# Ansul?



## 89plumbum (May 14, 2011)

Does anyone know if there is a way to have the plunger stay open so I can get air to the entire system for test?

In the past, I just pumped everything up before Ansul was installed, but the mechanical inspector said he wanted the Ansul in for the test.

Thanks in advance.


----------



## Toli (Nov 7, 2015)

Pull out the stem with a pair of pliers and lock a pair of vise grips on the stem next to the valve so it can't go back in.


----------



## 89plumbum (May 14, 2011)

Gotcha, I must been using my gentle hands because it felt like it was gonna break or pull out. I'll give it a shot Monday. Thanks


----------



## Plumbus (Aug 4, 2008)

Why not put a test on both sides of the valve?


----------



## rwh (Dec 17, 2014)

Jumper the signal to that solenoid. Or trip the alarm. Or energize solenoid


----------



## 89plumbum (May 14, 2011)

Plumbus said:


> Why not put a test on both sides of the valve?


This is plan B for Monday morning.


"Jumper the signal to that solenoid. Or trip the alarm. Or energize solenoid"

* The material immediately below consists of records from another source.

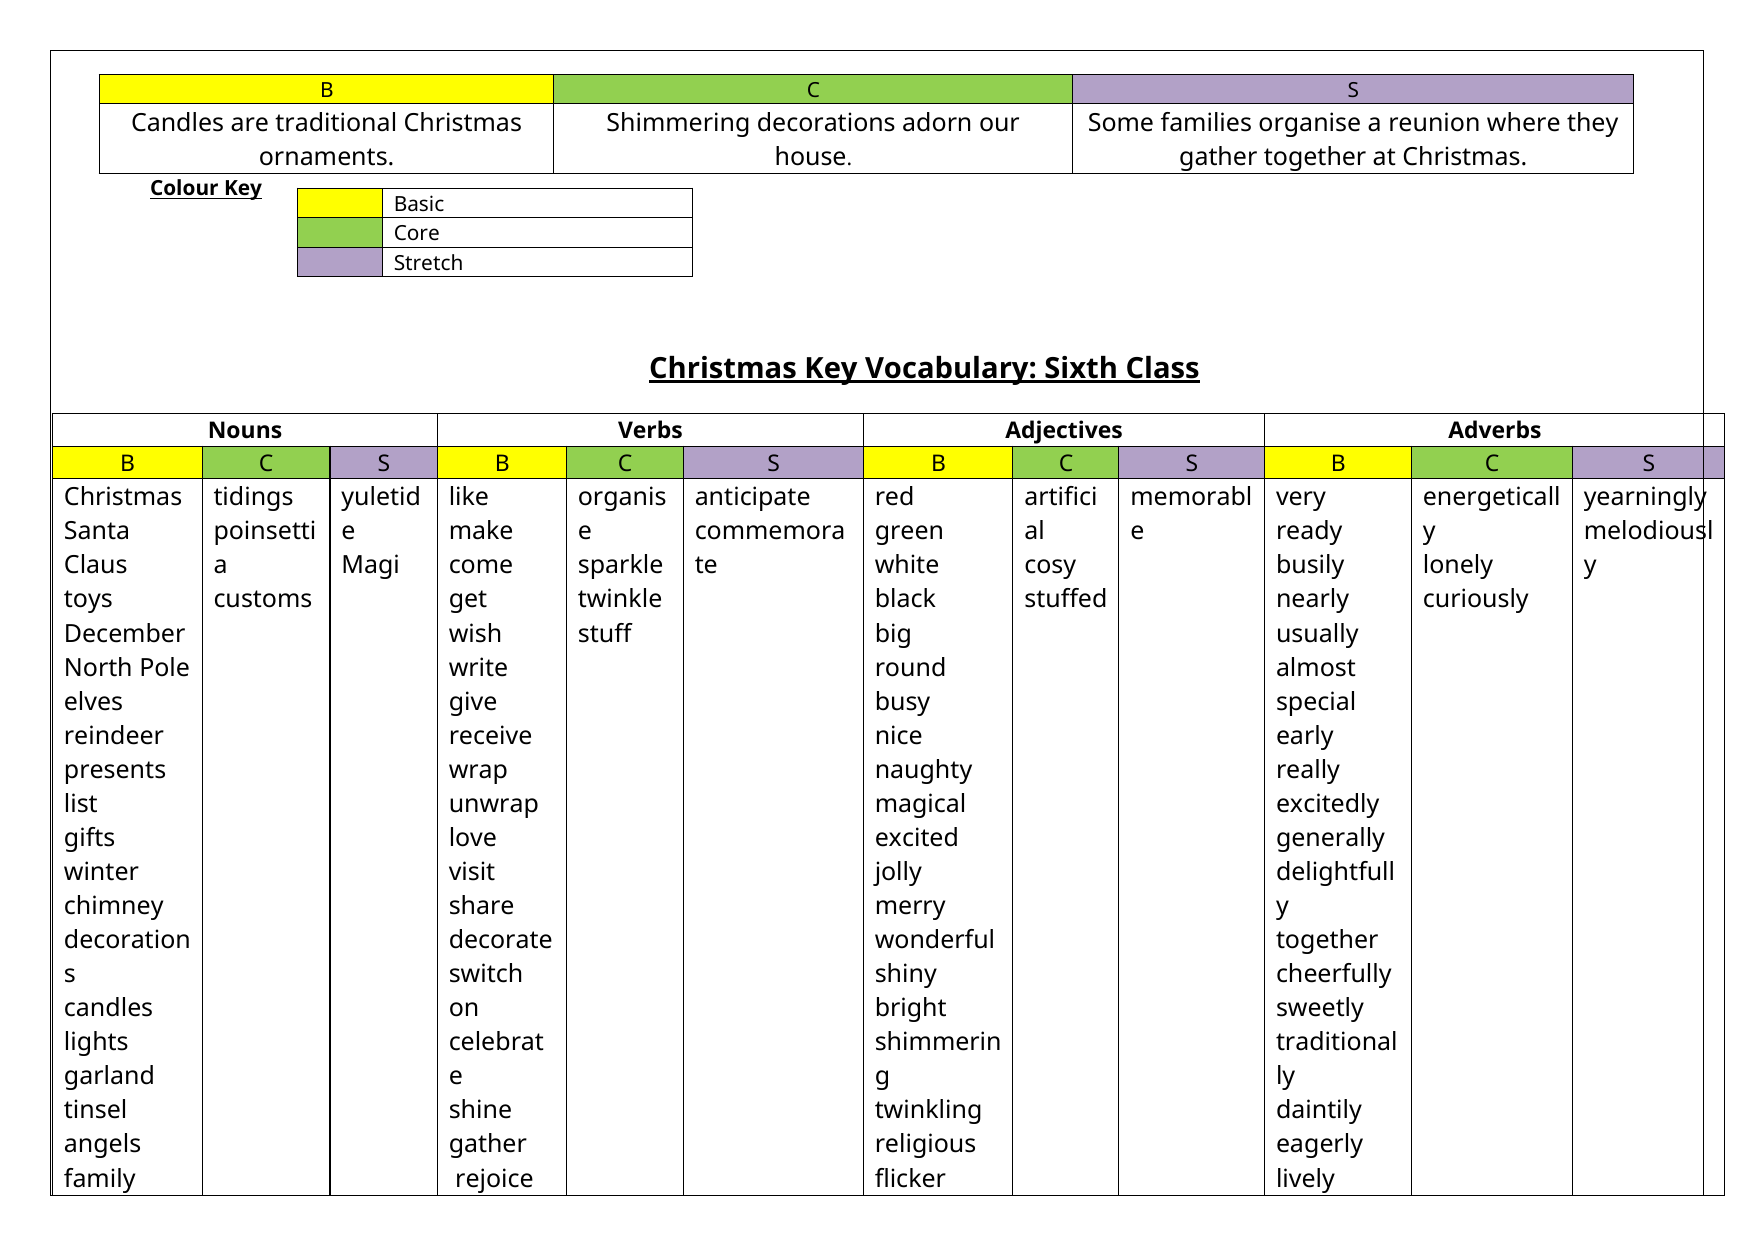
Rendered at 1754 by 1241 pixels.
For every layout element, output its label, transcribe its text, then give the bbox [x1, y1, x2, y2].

table_header Verbs [438, 414, 863, 446]
table_cell [298, 248, 382, 276]
table_cell B [53, 447, 202, 478]
table_cell C [1013, 447, 1118, 478]
table_cell S [1073, 75, 1633, 103]
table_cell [1265, 479, 1411, 1195]
table_cell Stretch [383, 248, 692, 276]
table_header Basic [383, 189, 692, 217]
table_cell B [100, 75, 553, 103]
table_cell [1573, 479, 1703, 1195]
table_cell Shimmering decorations adorn our house. [554, 104, 1072, 172]
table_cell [684, 479, 863, 1195]
table_cell S [331, 447, 437, 478]
table_cell B [1265, 447, 1411, 478]
table_cell S [1119, 447, 1264, 478]
table_cell Candles are traditional Christmas ornaments. [100, 104, 553, 172]
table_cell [53, 479, 202, 1195]
table_cell Some families organise a reunion where they gather together at Christmas. [1073, 104, 1633, 172]
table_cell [203, 479, 329, 1195]
table_cell B [864, 447, 1012, 478]
table_header Adjectives [864, 414, 1264, 446]
table_cell [298, 218, 382, 247]
table_cell Core [383, 218, 692, 247]
table_header Adverbs [1704, 414, 1724, 446]
table_cell C [567, 447, 683, 478]
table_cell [1412, 479, 1572, 1195]
table_cell C [1412, 447, 1572, 478]
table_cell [438, 479, 566, 1195]
table_header Nouns [53, 414, 437, 446]
table_cell S [1573, 447, 1703, 478]
table_cell memorable [1119, 479, 1264, 1195]
table_header [298, 189, 382, 217]
table_cell C [203, 447, 329, 478]
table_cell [1013, 479, 1118, 1195]
table_header Adverbs [1265, 414, 1703, 446]
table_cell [567, 479, 683, 1195]
table_cell S [684, 447, 863, 478]
table_cell S [1704, 447, 1724, 478]
table_cell C [554, 75, 1072, 103]
text Colour Key [150, 173, 1699, 202]
table_cell yuletide Magi [331, 479, 437, 1195]
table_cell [1704, 479, 1724, 1195]
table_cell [864, 479, 1012, 1195]
table_cell B [438, 447, 566, 478]
text Christmas Key Vocabulary: Sixth Class [150, 347, 1699, 387]
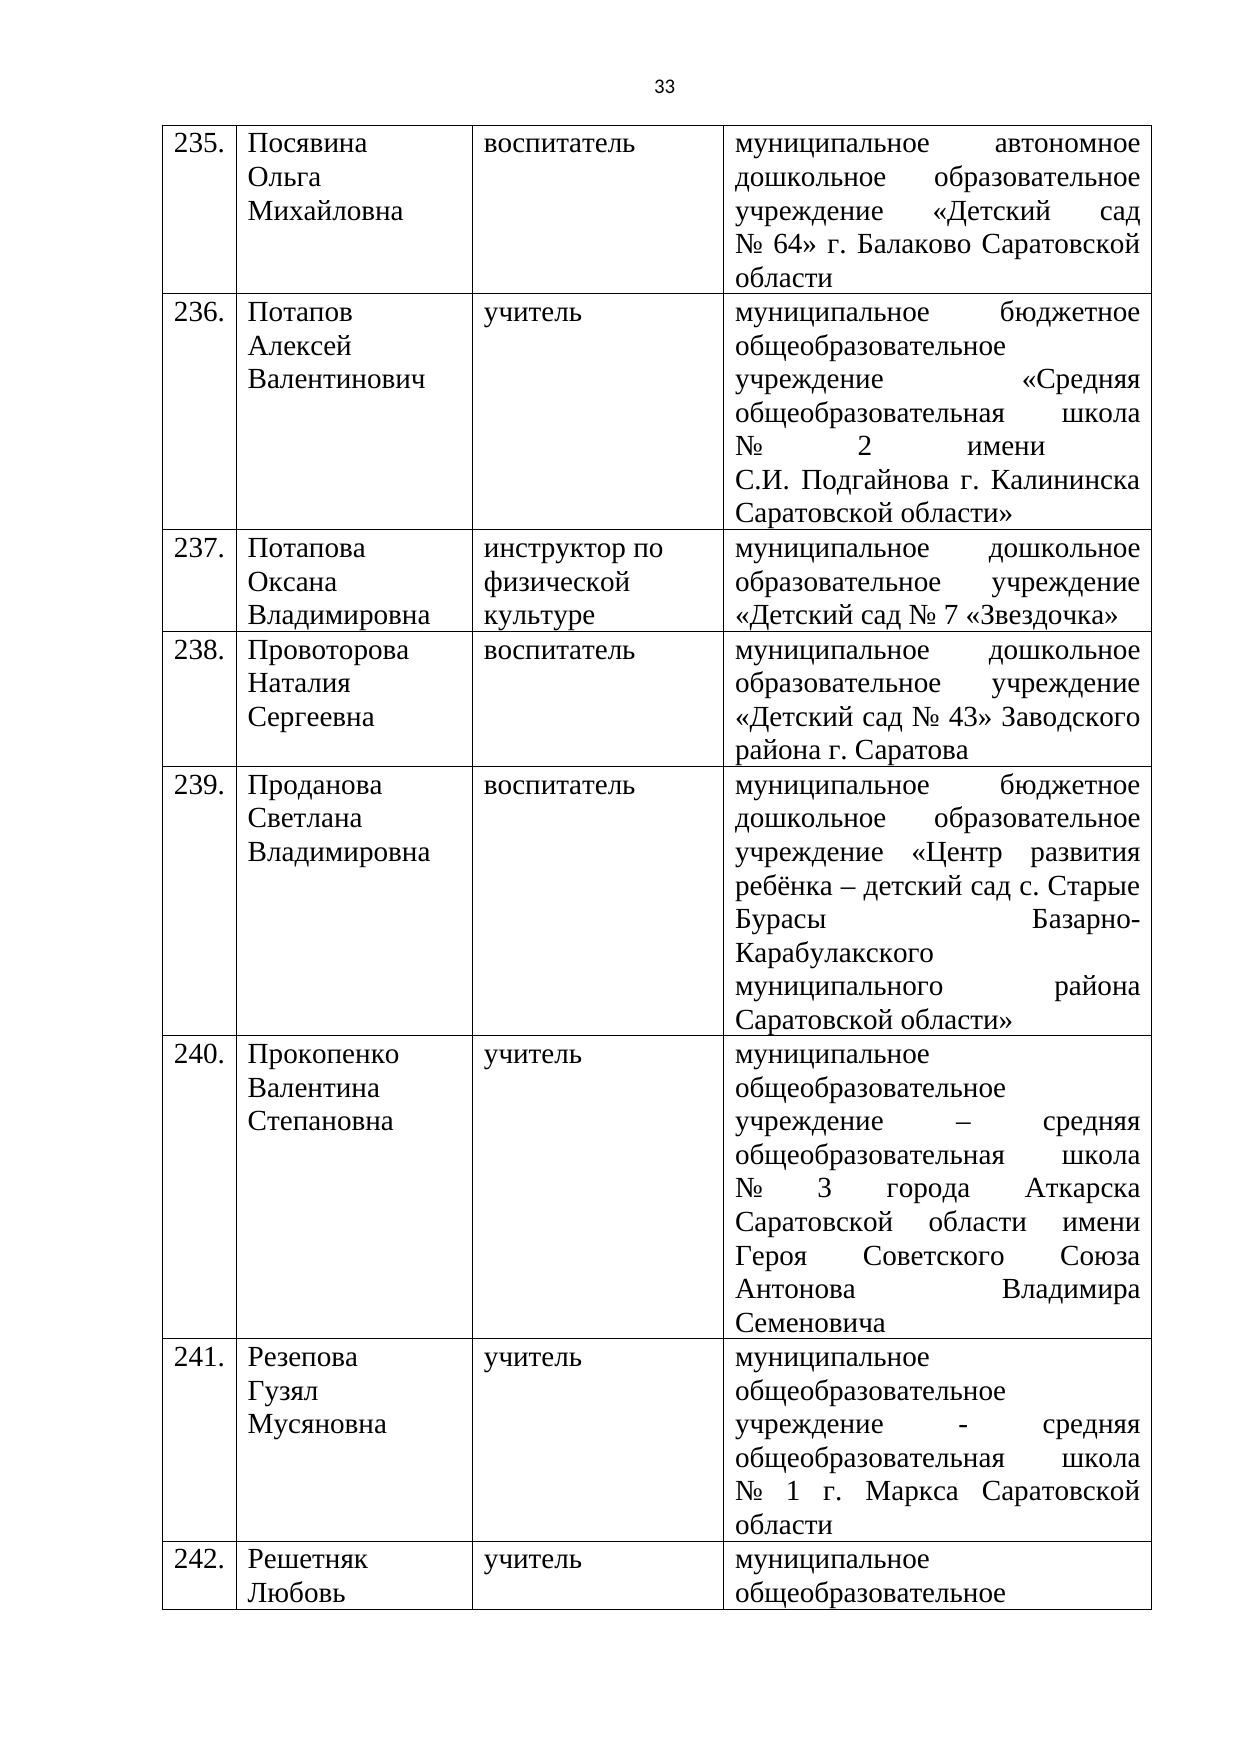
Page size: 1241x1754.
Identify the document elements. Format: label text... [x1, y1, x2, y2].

table_cell Провоторова Наталия Сергеевна [237, 632, 472, 766]
table_cell учитель [473, 1339, 723, 1541]
table_cell муниципальное бюджетное дошкольное образовательное учреждение «Центр развития ребёнка – детский сад с. Старые Бурасы Базарно-Карабулакского муниципального района Саратовской области» [724, 767, 1151, 1035]
table_cell [163, 767, 236, 1035]
table_cell муниципальное дошкольное образовательное учреждение «Детский сад № 43» Заводского района г. Саратова [724, 632, 1151, 766]
table_cell [163, 294, 236, 529]
table_cell [163, 530, 236, 631]
table_cell [163, 632, 236, 766]
table_cell муниципальное бюджетное общеобразовательное учреждение «Средняя общеобразовательная школа № 2 имени С.И. Подгайнова г. Калининска Саратовской области» [724, 294, 1151, 529]
table_cell муниципальное дошкольное образовательное учреждение «Детский сад № 7 «Звездочка» [724, 530, 1151, 631]
table_cell Посявина Ольга Михайловна [237, 126, 472, 293]
table_cell Резепова Гузял Мусяновна [237, 1339, 472, 1541]
table_cell Проданова Светлана Владимировна [237, 767, 472, 1035]
table_cell учитель [473, 294, 723, 529]
table_cell Прокопенко Валентина Степановна [237, 1036, 472, 1338]
table_cell муниципальное автономное дошкольное образовательное учреждение «Детский сад № 64» г. Балаково Саратовской области [724, 126, 1151, 293]
table_cell учитель [473, 1036, 723, 1338]
table_cell [163, 1036, 236, 1338]
table_cell инструктор по физической культуре [473, 530, 723, 631]
table_cell [163, 126, 236, 293]
table_cell [163, 1339, 236, 1541]
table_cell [724, 1542, 1151, 1609]
table_cell муниципальное общеобразовательное учреждение – средняя общеобразовательная школа № 3 города Аткарска Саратовской области имени Героя Советского Союза Антонова Владимира Семеновича [724, 1036, 1151, 1338]
table_cell учитель [473, 1542, 723, 1609]
table_cell Потапов Алексей Валентинович [237, 294, 472, 529]
table_cell муниципальное общеобразовательное учреждение - средняя общеобразовательная школа № 1 г. Маркса Саратовской области [724, 1339, 1151, 1541]
table_cell воспитатель [473, 126, 723, 293]
table_cell [163, 1542, 236, 1609]
table_cell воспитатель [473, 632, 723, 766]
table_cell Потапова Оксана Владимировна [237, 530, 472, 631]
table_cell воспитатель [473, 767, 723, 1035]
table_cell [237, 1542, 472, 1609]
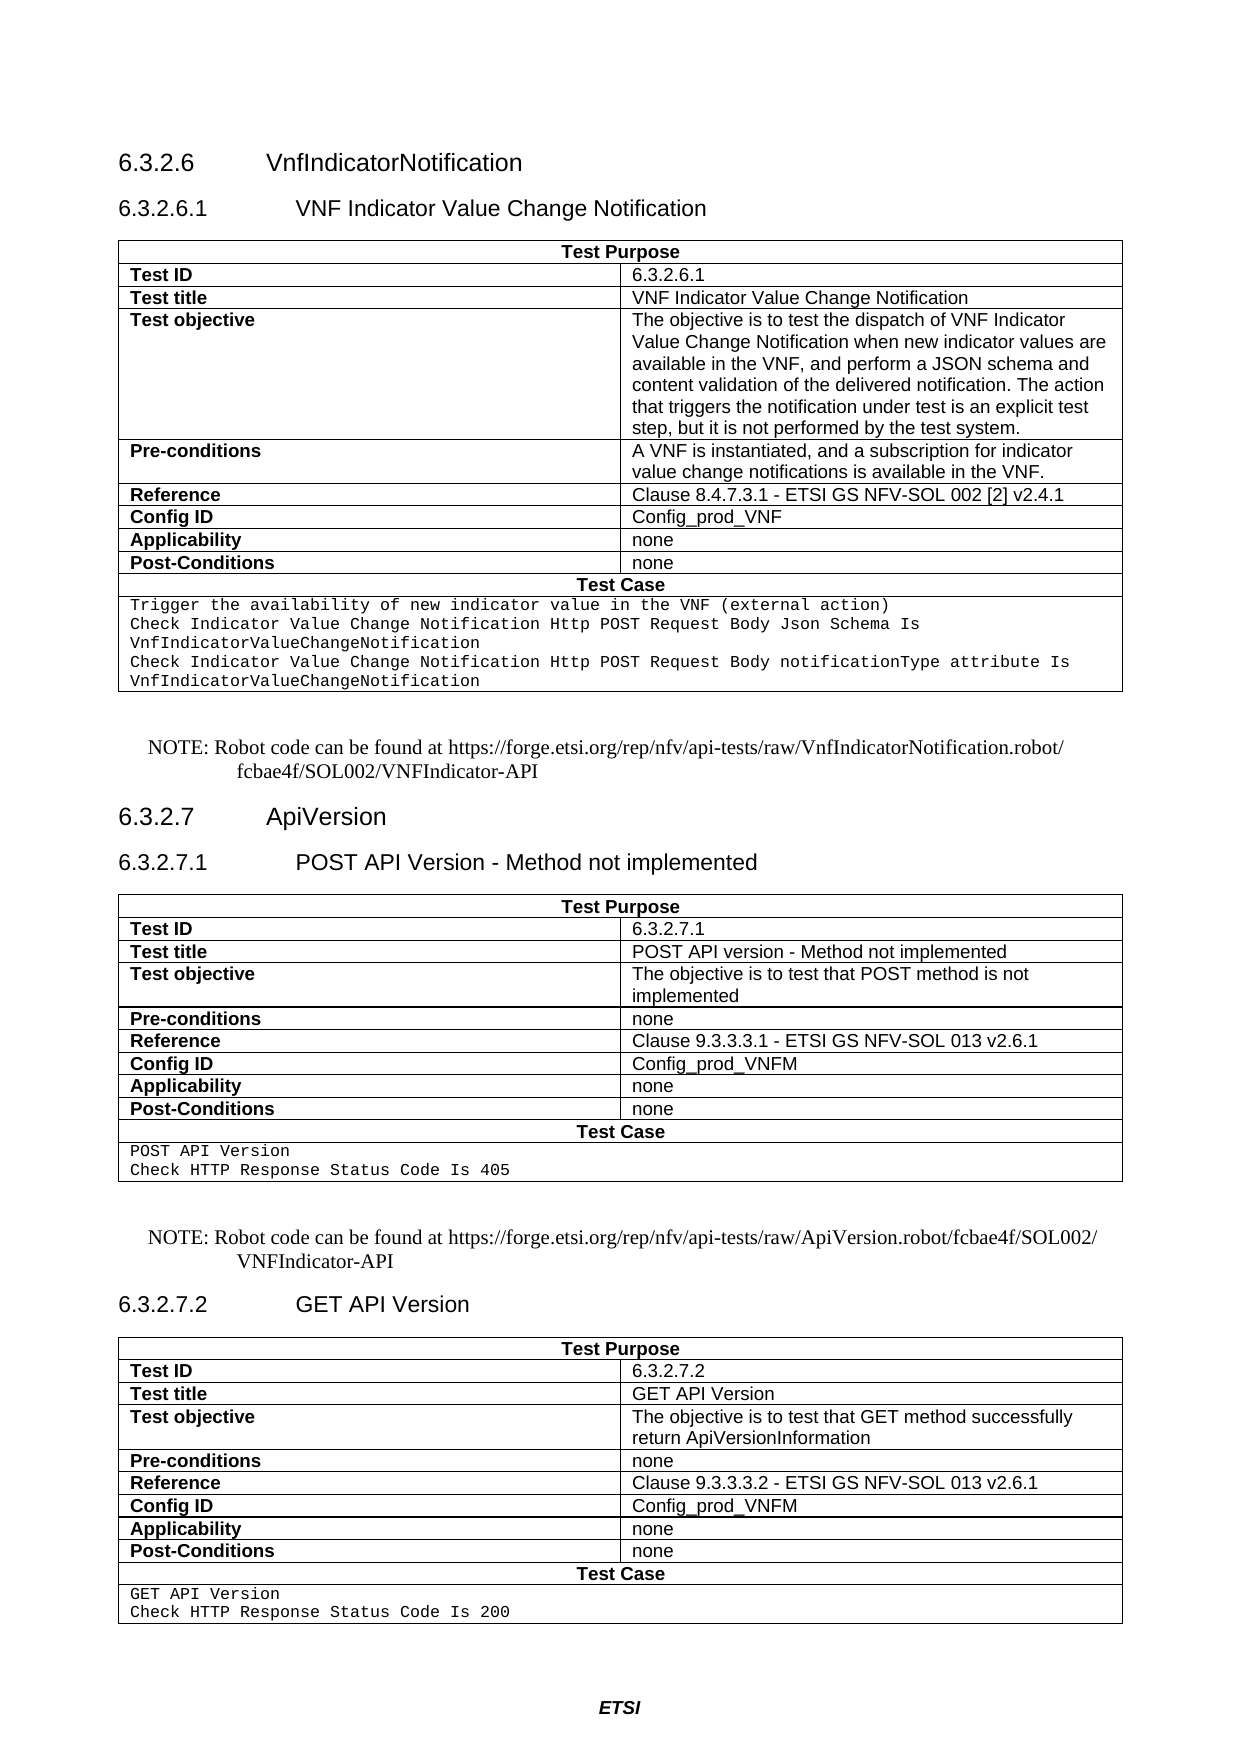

Low voltage guys were there but not finished yet.


----------



## wyrickmech (Mar 16, 2013)

Just wait until the valve is energized. You will have a test to show the valve operates anyway. So just test the gas and get it approved the day before operational test for the fire department.


----------



## 89plumbum (May 14, 2011)

Was up fellas! Cricket got me back in! 

What I thought was the stem not holding was a leak right above my head. (Back charge! And I think I'm losing my hearing)

Some dummy put a self tapper in it and didn't tell anyone. Could you imagine if it was charged with gas...


----------



## moonapprentice (Aug 23, 2012)

Self tapper? What were the intentions behind that?


----------



## Plumbus (Aug 4, 2008)

You've got to really want to sink a self tapper to pierce sch 40. If the pipe was running vertical, how could he confuse it with a stud. Did the moron hit it more than once?


----------



## 89plumbum (May 14, 2011)

moonapprentice said:


> Self tapper? What were the intentions behind that?


I guess he thought it was a stud? He did warn one of the electricians that there was some hard metal in the wall. ?


----------



## 89plumbum (May 14, 2011)

Plumbus said:


> You've got to really want to sink a self tapper to pierce sch 40. If the pipe was running vertical, how could he confuse it with a stud. Did the moron hit it more than once?


He almost pierced it twice. I guess he wanted to make sure?

I like how the job super seemed surprised when I had him sign a 'field directive'.


----------



## Plumber (Jan 18, 2009)

Sounds like something I would do. I'll put a little muscle into it and I'll drill you a hole, easy peasy.

I had a supervisor who was a fat guy. He would lean into the drill and kinda hug it in case it kicked back. He could out drill anyone on any crew and not break a sweat.


----------